Ha. I don't know. The meaning of life is life itself. It has its own rationale. I think it [began] spontaneously from a number of chemical and electrical processes, coming together -- it seems that that's a fair theory that I've read, the other ones are harder to believe. It's just, here we are. And then, the age of the reptiles was in full swing when an asteroid -- that's another good theory -- an asteroid came along 65 million years ago, and wiped out the reptiles by blocking out the sun and killing the growing season and they ate greens so they couldn't get any meat and they disappeared, and the ferrets grew up into little mammals and the primate line developed and here we are. I don't think we're here on the divine order. I think we're here because a big rock hit the Earth, and I don't know what's next, maybe it'll be the cockroaches. It'd be nice if the insects had a chance.

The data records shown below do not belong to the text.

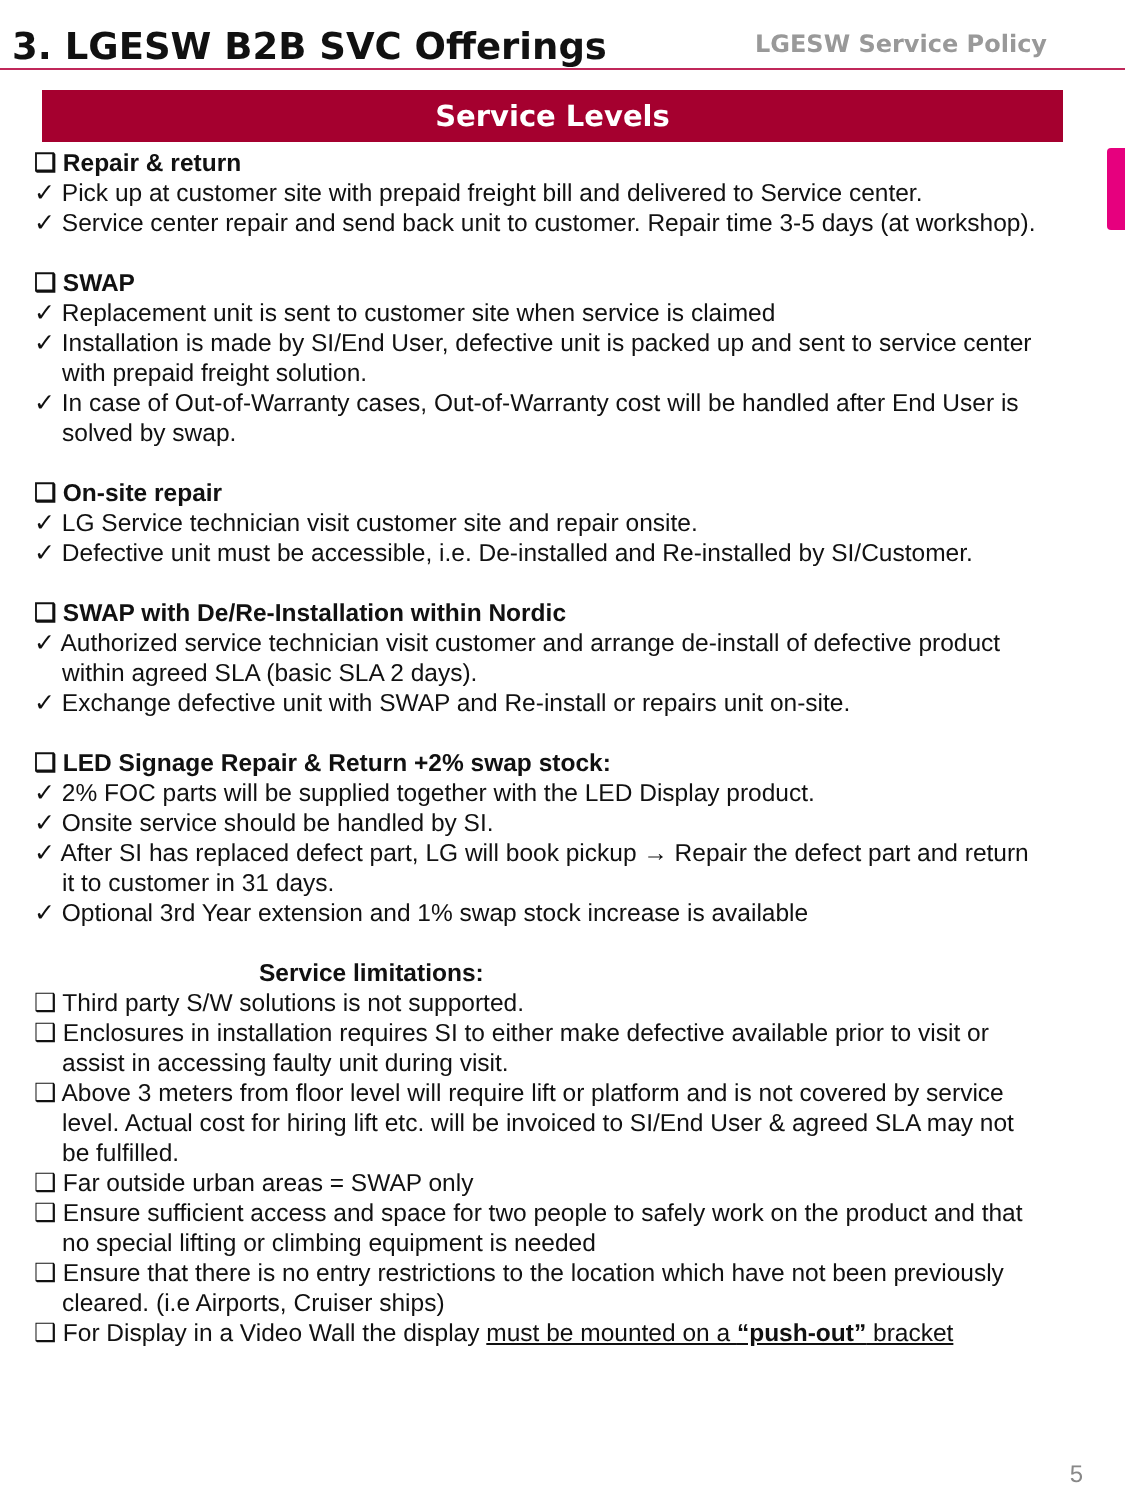3. LGESW B2B SVC Offerings
LGESW Service Policy
Service Levels
❑ Repair & return
✓ Pick up at customer site with prepaid freight bill and delivered to Service center.
✓ Service center repair and send back unit to customer. Repair time 3-5 days (at workshop).
❑ SWAP
✓ Replacement unit is sent to customer site when service is claimed
✓ Installation is made by SI/End User, defective unit is packed up and sent to service center with prepaid freight solution.
✓ In case of Out-of-Warranty cases, Out-of-Warranty cost will be handled after End User is solved by swap.
❑ On-site repair
✓ LG Service technician visit customer site and repair onsite.
✓ Defective unit must be accessible, i.e. De-installed and Re-installed by SI/Customer.
❑ SWAP with De/Re-Installation within Nordic
✓ Authorized service technician visit customer and arrange de-install of defective product within agreed SLA (basic SLA 2 days).
✓ Exchange defective unit with SWAP and Re-install or repairs unit on-site.
❑ LED Signage Repair & Return +2% swap stock:
✓ 2% FOC parts will be supplied together with the LED Display product.
✓ Onsite service should be handled by SI.
✓ After SI has replaced defect part, LG will book pickup → Repair the defect part and return it to customer in 31 days.
✓ Optional 3rd Year extension and 1% swap stock increase is available
Service limitations:
❑ Third party S/W solutions is not supported.
❑ Enclosures in installation requires SI to either make defective available prior to visit or assist in accessing faulty unit during visit.
❑ Above 3 meters from floor level will require lift or platform and is not covered by service level. Actual cost for hiring lift etc. will be invoiced to SI/End User & agreed SLA may not be fulfilled.
❑ Far outside urban areas = SWAP only
❑ Ensure sufficient access and space for two people to safely work on the product and that no special lifting or climbing equipment is needed
❑ Ensure that there is no entry restrictions to the location which have not been previously cleared. (i.e Airports, Cruiser ships)
❑ For Display in a Video Wall the display must be mounted on a “push-out” bracket
5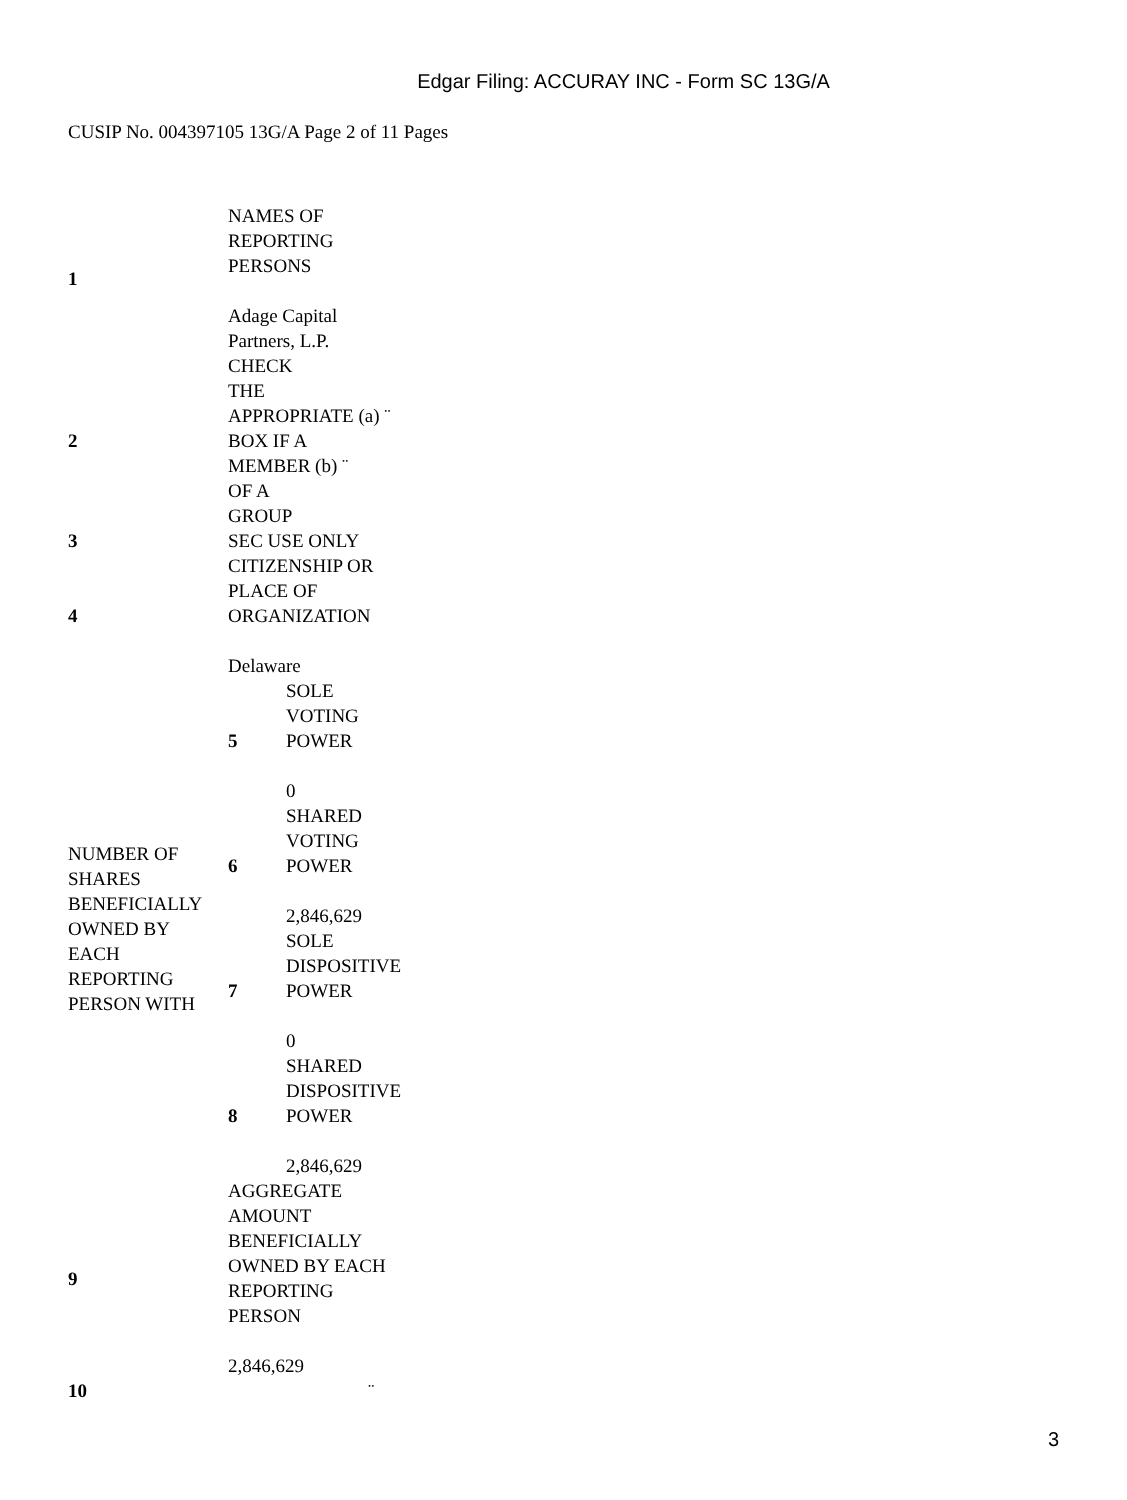Edgar Filing: ACCURAY INC - Form SC 13G/A
CUSIP No. 004397105 13G/A Page 2 of 11 Pages
| 1 | NAMES OF REPORTING PERSONS Adage Capital Partners, L.P. | |
| 2 | CHECK THE APPROPRIATE (a) ¨ BOX IF A MEMBER (b) ¨ OF A GROUP | |
| 3 | SEC USE ONLY | |
| 4 | CITIZENSHIP OR PLACE OF ORGANIZATION Delaware | |
| NUMBER OF SHARES BENEFICIALLY OWNED BY EACH REPORTING PERSON WITH | 5 | SOLE VOTING POWER 0 |
| | 6 | SHARED VOTING POWER 2,846,629 |
| | 7 | SOLE DISPOSITIVE POWER 0 |
| | 8 | SHARED DISPOSITIVE POWER 2,846,629 |
| 9 | AGGREGATE AMOUNT BENEFICIALLY OWNED BY EACH REPORTING PERSON 2,846,629 | |
| 10 | ¨ | |
3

But I think this is all happenstance, and the fact that we have consciousness and this thing we call a soul, this is also all part of the chemical and electrical process. I don't know that it has any real deeper meaning, but it sure feels different from ordinary physical life; I know that. There's something ineffable here. I don't know what it is or how to describe it or what to think about it.
Do you feel like you've accomplished what you want to accomplish during your time on Earth?
Yes, I have. There's a quote from Pablo Casals -- that probably shows up in research on my stuff, but -- Pablo Casals, he was a past master of the cello. He was the virtuoso in the 20th century. He was in his 90s and he was still practicing three hours a day, and one of his friends said to him, "Senor Casals, you are such a past master, a virtuoso of this instrument, everyone knows it and acknowledges it. Why do you practice three hours a day?" and he said, "Well, I'm beginning to notice some improvement." When I read that I said, "What a wonderful thing to file away as a kind of attitude to have." Yes, I've accomplished all the things I've wanted to and way more, I couldn't have really predicted some of the paths. But I know that there's a restlessness, you know, artists are never finished. There's this vague sense of being incomplete, of not having done it yet. You know they say a poem is never finished; it is abandoned. You just kind of move on. There's this restlessness. "OK, that's finished, what am I going to do next? Oh, here's a good thing, I'll do that."
And I have a couple of ideas for some writing I'd like to do that aren't in the usual mold of what I've done. I don't really want to talk a lot about them, but one of them is a comic novel, and one is a reminiscence, as opposed to an autobiography, a series of reminiscences. If I get the shot to do that, that'd be great. You've always got to have something next. You've always got to have something out there that's worth going for.